Pada titik ini, dapat terlihat bahwa pemuatan tulisan oleh para anggota HTI sekaligus viralisasi tagar di media sosial Twitter dilakukan secara sistematis. Tujuannya tentu saja agar netizen atau pembaca media daring tertarik untuk meng-klik tautan (link) berita tersebut sehingga membaca tulisan tersebut dan terpengaruh oleh gagasan-gagasan pro Khilafah. Dengan demikian, para anggota HTI tersebut akan semakin banyak mendapatkan dukungan serta pengikut untuk semakin meluaskan jaringan mereka
Menghadapi upaya sistematis dari para anggota HTI tersebut, diperlukan upaya sistematis dan terstruktur lainnya oleh para pegiat kebangsaan dan para aktivis Islam Nusantara agar perlawanan tersebut dapat tepat sasaran. Bagi para aktivis kebangsaan, misalnya, dapat memperbanyak narasi-narasi tulisan yang menjelaskan bahwa Pemerintah saat ini sedang bekerja keras untuk mengatasi pandemi Covid-19, dan relevansi/pentingnya Demokrasi Pancasila untuk menghadapi pandemi tersebut. Sementara bagi aktivis Islam Nusantara, agar dapat menggaungkan kembali narasi dan wacana Islam Nusantara sebagai counter dari Khilafah sehingga masyarakat mendapat penjelasan utuh mengenai bahaya Khilafah dan penerapan Islam Nusantara sebagai solusi menghadapi permasalahan umat terkait pandemi Covid-19 saat ini.

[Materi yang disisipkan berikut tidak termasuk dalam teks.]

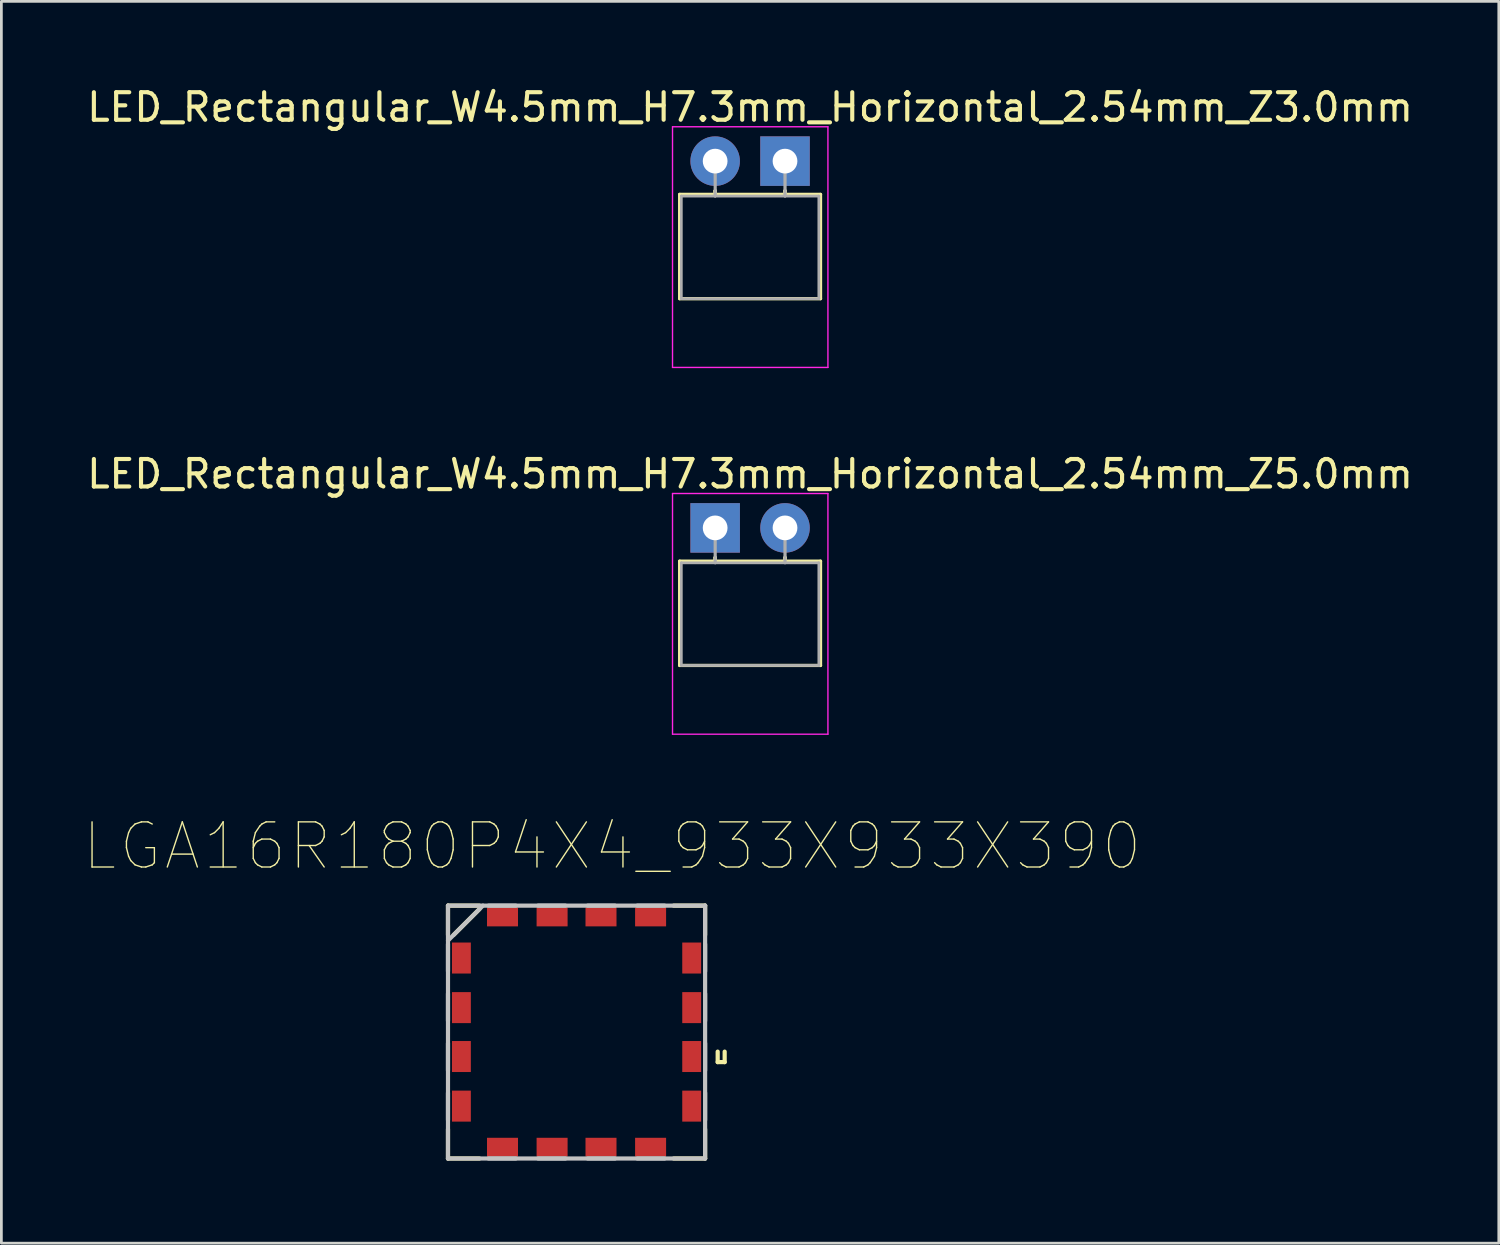
<source format=kicad_pcb>
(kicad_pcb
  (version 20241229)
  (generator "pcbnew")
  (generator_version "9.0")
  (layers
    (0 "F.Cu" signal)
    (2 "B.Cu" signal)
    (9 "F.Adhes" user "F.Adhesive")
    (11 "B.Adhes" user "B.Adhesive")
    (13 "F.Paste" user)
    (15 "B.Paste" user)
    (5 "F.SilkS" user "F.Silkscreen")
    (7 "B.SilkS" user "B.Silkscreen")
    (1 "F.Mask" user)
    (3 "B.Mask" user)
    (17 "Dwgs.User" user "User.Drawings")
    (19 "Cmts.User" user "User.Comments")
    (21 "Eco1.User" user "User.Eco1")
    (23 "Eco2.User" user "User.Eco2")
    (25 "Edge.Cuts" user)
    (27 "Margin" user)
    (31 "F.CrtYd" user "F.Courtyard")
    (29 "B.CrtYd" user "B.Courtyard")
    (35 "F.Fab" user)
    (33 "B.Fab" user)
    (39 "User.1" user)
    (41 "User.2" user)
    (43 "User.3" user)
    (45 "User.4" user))
  (footprint "LED_Rectangular_W4.5mm_H7.3mm_Horizontal_2.54mm_Z3.0mm"
    (layer "F.Cu")
    (at 22.95 2.808)
    (property "Reference" "LED_Rectangular_W4.5mm_H7.3mm_Horizontal_2.54mm_Z3.0mm" (at 1.27 -1.96 0) (layer "F.SilkS") (effects (font (size 1 1) (thickness 0.15))))
    (attr through_hole)
    (fp_line (start -1.29 1.21) (end -1.29 5) (stroke (width 0.12) (type solid)) (layer "F.SilkS"))
    (fp_line (start -1.29 5) (end 3.83 5) (stroke (width 0.12) (type solid)) (layer "F.SilkS"))
    (fp_line (start 0 1.08) (end 0 1.08) (stroke (width 0.12) (type solid)) (layer "F.SilkS"))
    (fp_line (start 0 1.08) (end 0 1.21) (stroke (width 0.12) (type solid)) (layer "F.SilkS"))
    (fp_line (start 0 1.21) (end 0 1.08) (stroke (width 0.12) (type solid)) (layer "F.SilkS"))
    (fp_line (start 0 1.21) (end 0 1.21) (stroke (width 0.12) (type solid)) (layer "F.SilkS"))
    (fp_line (start 2.54 1.08) (end 2.54 1.08) (stroke (width 0.12) (type solid)) (layer "F.SilkS"))
    (fp_line (start 2.54 1.08) (end 2.54 1.21) (stroke (width 0.12) (type solid)) (layer "F.SilkS"))
    (fp_line (start 2.54 1.21) (end 2.54 1.08) (stroke (width 0.12) (type solid)) (layer "F.SilkS"))
    (fp_line (start 2.54 1.21) (end 2.54 1.21) (stroke (width 0.12) (type solid)) (layer "F.SilkS"))
    (fp_line (start 3.83 1.21) (end -1.29 1.21) (stroke (width 0.12) (type solid)) (layer "F.SilkS"))
    (fp_line (start 3.83 5) (end 3.83 1.21) (stroke (width 0.12) (type solid)) (layer "F.SilkS"))
    (fp_line (start -1.55 -1.25) (end -1.55 7.5) (stroke (width 0.05) (type solid)) (layer "F.CrtYd"))
    (fp_line (start -1.55 7.5) (end 4.1 7.5) (stroke (width 0.05) (type solid)) (layer "F.CrtYd"))
    (fp_line (start 4.1 -1.25) (end -1.55 -1.25) (stroke (width 0.05) (type solid)) (layer "F.CrtYd"))
    (fp_line (start 4.1 7.5) (end 4.1 -1.25) (stroke (width 0.05) (type solid)) (layer "F.CrtYd"))
    (fp_line (start -1.23 1.27) (end -1.23 5) (stroke (width 0.1) (type solid)) (layer "F.Fab"))
    (fp_line (start -1.23 5) (end 3.77 5) (stroke (width 0.1) (type solid)) (layer "F.Fab"))
    (fp_line (start 0 0) (end 0 0) (stroke (width 0.1) (type solid)) (layer "F.Fab"))
    (fp_line (start 0 0) (end 0 1.27) (stroke (width 0.1) (type solid)) (layer "F.Fab"))
    (fp_line (start 0 1.27) (end 0 0) (stroke (width 0.1) (type solid)) (layer "F.Fab"))
    (fp_line (start 0 1.27) (end 0 1.27) (stroke (width 0.1) (type solid)) (layer "F.Fab"))
    (fp_line (start 2.54 0) (end 2.54 0) (stroke (width 0.1) (type solid)) (layer "F.Fab"))
    (fp_line (start 2.54 0) (end 2.54 1.27) (stroke (width 0.1) (type solid)) (layer "F.Fab"))
    (fp_line (start 2.54 1.27) (end 2.54 0) (stroke (width 0.1) (type solid)) (layer "F.Fab"))
    (fp_line (start 2.54 1.27) (end 2.54 1.27) (stroke (width 0.1) (type solid)) (layer "F.Fab"))
    (fp_line (start 3.77 1.27) (end -1.23 1.27) (stroke (width 0.1) (type solid)) (layer "F.Fab"))
    (fp_line (start 3.77 5) (end 3.77 1.27) (stroke (width 0.1) (type solid)) (layer "F.Fab"))
    (pad "1" thru_hole rect (at 2.54 0) (size 1.8 1.8) (drill 0.9) (layers "*.Cu" "*.Mask"))
    (pad "2" thru_hole circle (at 0 0) (size 1.8 1.8) (drill 0.9) (layers "*.Cu" "*.Mask")))
  (footprint "LGA16R180P4X4_933X933X390"
    (layer "F.Cu")
    (at 17.911 34.472)
    (property "Reference" "LGA16R180P4X4_933X933X390" (at 1.296 -6.758 0) (layer "F.SilkS") (effects (font (size 1.641 1.641) (thickness 0.05))))
    (attr smd)
    (fp_line (start -4.674 -4.597) (end -4.674 -3.531) (stroke (width 0.152) (type solid)) (layer "F.SilkS"))
    (fp_line (start -4.674 3.531) (end -4.674 4.597) (stroke (width 0.152) (type solid)) (layer "F.SilkS"))
    (fp_line (start -4.674 4.597) (end -3.531 4.597) (stroke (width 0.152) (type solid)) (layer "F.SilkS"))
    (fp_line (start -4.47 -3.531) (end -3.531 -4.47) (stroke (width 0.152) (type solid)) (layer "F.SilkS"))
    (fp_line (start -3.531 -4.597) (end -4.674 -4.597) (stroke (width 0.152) (type solid)) (layer "F.SilkS"))
    (fp_line (start 3.531 4.597) (end 4.674 4.597) (stroke (width 0.152) (type solid)) (layer "F.SilkS"))
    (fp_line (start 4.674 -4.597) (end 3.531 -4.597) (stroke (width 0.152) (type solid)) (layer "F.SilkS"))
    (fp_line (start 4.674 -3.531) (end 4.674 -4.597) (stroke (width 0.152) (type solid)) (layer "F.SilkS"))
    (fp_line (start 4.674 4.597) (end 4.674 3.531) (stroke (width 0.152) (type solid)) (layer "F.SilkS"))
    (fp_line (start 5.131 1.092) (end 5.131 0.711) (stroke (width 0.152) (type solid)) (layer "F.SilkS"))
    (fp_line (start 5.385 0.711) (end 5.385 1.092) (stroke (width 0.152) (type solid)) (layer "F.SilkS"))
    (fp_line (start 5.385 1.092) (end 5.131 1.092) (stroke (width 0.152) (type solid)) (layer "F.SilkS"))
    (fp_line (start -4.674 -4.597) (end -4.674 4.597) (stroke (width 0.152) (type solid)) (layer "Dwgs.User"))
    (fp_line (start -4.674 -3.327) (end -3.404 -4.597) (stroke (width 0.152) (type solid)) (layer "Dwgs.User"))
    (fp_line (start -4.674 -3.2) (end -4.674 -2.21) (stroke (width 0.152) (type solid)) (layer "Dwgs.User"))
    (fp_line (start -4.674 -1.397) (end -4.674 -0.406) (stroke (width 0.152) (type solid)) (layer "Dwgs.User"))
    (fp_line (start -4.674 0.406) (end -4.674 1.397) (stroke (width 0.152) (type solid)) (layer "Dwgs.User"))
    (fp_line (start -4.674 2.21) (end -4.674 3.2) (stroke (width 0.152) (type solid)) (layer "Dwgs.User"))
    (fp_line (start -4.674 4.597) (end 4.674 4.597) (stroke (width 0.152) (type solid)) (layer "Dwgs.User"))
    (fp_line (start -3.2 4.597) (end -2.21 4.597) (stroke (width 0.152) (type solid)) (layer "Dwgs.User"))
    (fp_line (start -2.21 -4.597) (end -3.2 -4.597) (stroke (width 0.152) (type solid)) (layer "Dwgs.User"))
    (fp_line (start -1.397 4.597) (end -0.406 4.597) (stroke (width 0.152) (type solid)) (layer "Dwgs.User"))
    (fp_line (start -0.406 -4.597) (end -1.397 -4.597) (stroke (width 0.152) (type solid)) (layer "Dwgs.User"))
    (fp_line (start 0.406 4.597) (end 1.397 4.597) (stroke (width 0.152) (type solid)) (layer "Dwgs.User"))
    (fp_line (start 1.397 -4.597) (end 0.406 -4.597) (stroke (width 0.152) (type solid)) (layer "Dwgs.User"))
    (fp_line (start 2.21 4.597) (end 3.2 4.597) (stroke (width 0.152) (type solid)) (layer "Dwgs.User"))
    (fp_line (start 3.2 -4.597) (end 2.21 -4.597) (stroke (width 0.152) (type solid)) (layer "Dwgs.User"))
    (fp_line (start 4.674 -4.597) (end -4.674 -4.597) (stroke (width 0.152) (type solid)) (layer "Dwgs.User"))
    (fp_line (start 4.674 -2.21) (end 4.674 -3.2) (stroke (width 0.152) (type solid)) (layer "Dwgs.User"))
    (fp_line (start 4.674 -0.406) (end 4.674 -1.397) (stroke (width 0.152) (type solid)) (layer "Dwgs.User"))
    (fp_line (start 4.674 1.397) (end 4.674 0.406) (stroke (width 0.152) (type solid)) (layer "Dwgs.User"))
    (fp_line (start 4.674 3.2) (end 4.674 2.21) (stroke (width 0.152) (type solid)) (layer "Dwgs.User"))
    (fp_line (start 4.674 4.597) (end 4.674 -4.597) (stroke (width 0.152) (type solid)) (layer "Dwgs.User"))
    (pad "1" smd rect (at -4.186 -2.692 270) (size 1.127 0.686) (layers "F.Cu" "F.Mask" "F.Paste"))
    (pad "2" smd rect (at -4.186 -0.889 270) (size 1.127 0.686) (layers "F.Cu" "F.Mask" "F.Paste"))
    (pad "3" smd rect (at -4.186 0.889 270) (size 1.127 0.686) (layers "F.Cu" "F.Mask" "F.Paste"))
    (pad "4" smd rect (at -4.186 2.692 270) (size 1.127 0.686) (layers "F.Cu" "F.Mask" "F.Paste"))
    (pad "5" smd rect (at -2.692 4.186 180) (size 1.127 0.686) (layers "F.Cu" "F.Mask" "F.Paste"))
    (pad "6" smd rect (at -0.889 4.186 180) (size 1.127 0.686) (layers "F.Cu" "F.Mask" "F.Paste"))
    (pad "7" smd rect (at 0.889 4.186 180) (size 1.127 0.686) (layers "F.Cu" "F.Mask" "F.Paste"))
    (pad "8" smd rect (at 2.692 4.186 180) (size 1.127 0.686) (layers "F.Cu" "F.Mask" "F.Paste"))
    (pad "9" smd rect (at 4.186 2.692 270) (size 1.127 0.686) (layers "F.Cu" "F.Mask" "F.Paste"))
    (pad "10" smd rect (at 4.186 0.889 270) (size 1.127 0.686) (layers "F.Cu" "F.Mask" "F.Paste"))
    (pad "11" smd rect (at 4.186 -0.889 270) (size 1.127 0.686) (layers "F.Cu" "F.Mask" "F.Paste"))
    (pad "12" smd rect (at 4.186 -2.692 270) (size 1.127 0.686) (layers "F.Cu" "F.Mask" "F.Paste"))
    (pad "13" smd rect (at 2.692 -4.186 180) (size 1.127 0.686) (layers "F.Cu" "F.Mask" "F.Paste"))
    (pad "14" smd rect (at 0.889 -4.186 180) (size 1.127 0.686) (layers "F.Cu" "F.Mask" "F.Paste"))
    (pad "15" smd rect (at -0.889 -4.186 180) (size 1.127 0.686) (layers "F.Cu" "F.Mask" "F.Paste"))
    (pad "16" smd rect (at -2.692 -4.186 180) (size 1.127 0.686) (layers "F.Cu" "F.Mask" "F.Paste")))
  (footprint "LED_Rectangular_W4.5mm_H7.3mm_Horizontal_2.54mm_Z5.0mm"
    (layer "F.Cu")
    (at 22.95 16.142)
    (property "Reference" "LED_Rectangular_W4.5mm_H7.3mm_Horizontal_2.54mm_Z5.0mm" (at 1.27 -1.96 0) (layer "F.SilkS") (effects (font (size 1 1) (thickness 0.15))))
    (attr through_hole)
    (fp_line (start -1.29 1.21) (end -1.29 5) (stroke (width 0.12) (type solid)) (layer "F.SilkS"))
    (fp_line (start -1.29 5) (end 3.83 5) (stroke (width 0.12) (type solid)) (layer "F.SilkS"))
    (fp_line (start 0 1.08) (end 0 1.08) (stroke (width 0.12) (type solid)) (layer "F.SilkS"))
    (fp_line (start 0 1.08) (end 0 1.21) (stroke (width 0.12) (type solid)) (layer "F.SilkS"))
    (fp_line (start 0 1.21) (end 0 1.08) (stroke (width 0.12) (type solid)) (layer "F.SilkS"))
    (fp_line (start 0 1.21) (end 0 1.21) (stroke (width 0.12) (type solid)) (layer "F.SilkS"))
    (fp_line (start 2.54 1.08) (end 2.54 1.08) (stroke (width 0.12) (type solid)) (layer "F.SilkS"))
    (fp_line (start 2.54 1.08) (end 2.54 1.21) (stroke (width 0.12) (type solid)) (layer "F.SilkS"))
    (fp_line (start 2.54 1.21) (end 2.54 1.08) (stroke (width 0.12) (type solid)) (layer "F.SilkS"))
    (fp_line (start 2.54 1.21) (end 2.54 1.21) (stroke (width 0.12) (type solid)) (layer "F.SilkS"))
    (fp_line (start 3.83 1.21) (end -1.29 1.21) (stroke (width 0.12) (type solid)) (layer "F.SilkS"))
    (fp_line (start 3.83 5) (end 3.83 1.21) (stroke (width 0.12) (type solid)) (layer "F.SilkS"))
    (fp_line (start -1.55 -1.25) (end -1.55 7.5) (stroke (width 0.05) (type solid)) (layer "F.CrtYd"))
    (fp_line (start -1.55 7.5) (end 4.1 7.5) (stroke (width 0.05) (type solid)) (layer "F.CrtYd"))
    (fp_line (start 4.1 -1.25) (end -1.55 -1.25) (stroke (width 0.05) (type solid)) (layer "F.CrtYd"))
    (fp_line (start 4.1 7.5) (end 4.1 -1.25) (stroke (width 0.05) (type solid)) (layer "F.CrtYd"))
    (fp_line (start -1.23 1.27) (end -1.23 5) (stroke (width 0.1) (type solid)) (layer "F.Fab"))
    (fp_line (start -1.23 5) (end 3.77 5) (stroke (width 0.1) (type solid)) (layer "F.Fab"))
    (fp_line (start 0 0) (end 0 0) (stroke (width 0.1) (type solid)) (layer "F.Fab"))
    (fp_line (start 0 0) (end 0 1.27) (stroke (width 0.1) (type solid)) (layer "F.Fab"))
    (fp_line (start 0 1.27) (end 0 0) (stroke (width 0.1) (type solid)) (layer "F.Fab"))
    (fp_line (start 0 1.27) (end 0 1.27) (stroke (width 0.1) (type solid)) (layer "F.Fab"))
    (fp_line (start 2.54 0) (end 2.54 0) (stroke (width 0.1) (type solid)) (layer "F.Fab"))
    (fp_line (start 2.54 0) (end 2.54 1.27) (stroke (width 0.1) (type solid)) (layer "F.Fab"))
    (fp_line (start 2.54 1.27) (end 2.54 0) (stroke (width 0.1) (type solid)) (layer "F.Fab"))
    (fp_line (start 2.54 1.27) (end 2.54 1.27) (stroke (width 0.1) (type solid)) (layer "F.Fab"))
    (fp_line (start 3.77 1.27) (end -1.23 1.27) (stroke (width 0.1) (type solid)) (layer "F.Fab"))
    (fp_line (start 3.77 5) (end 3.77 1.27) (stroke (width 0.1) (type solid)) (layer "F.Fab"))
    (pad "1" thru_hole rect (at 0 0) (size 1.8 1.8) (drill 0.9) (layers "*.Cu" "*.Mask"))
    (pad "2" thru_hole circle (at 2.54 0) (size 1.8 1.8) (drill 0.9) (layers "*.Cu" "*.Mask")))
  (gr_rect
    (start -3 -3)
    (end 51.44 42.146)
    (stroke (width 0.1) (type default))
    (fill no)
    (layer "Edge.Cuts")))
</source>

Pada tataran struktural, Divisi Siber Polri dan Kemkominfo juga harus bekerja sama untuk terus memperingatkan para pengelola media daring agar tidak memuat tulisan-tulisan pro Khilafah, karena tujuan mereka adalah untuk mengganti ideologi Pancasila yang bagi Bangsa Indonesia sudah final. Kolaborasi dari para aktivis dan Pemerintah dalam memerangi narasi-narasi pro Khilafah akan membebaskan media daring dan media sosial kita dari upaya-upaya negatif para anggota HTI untuk memecah belah persatuan Bangsa Indonesia.(**)
Oleh: Fikri Syariati, penulis adalah Pemerhati Masalah Sosial Politik.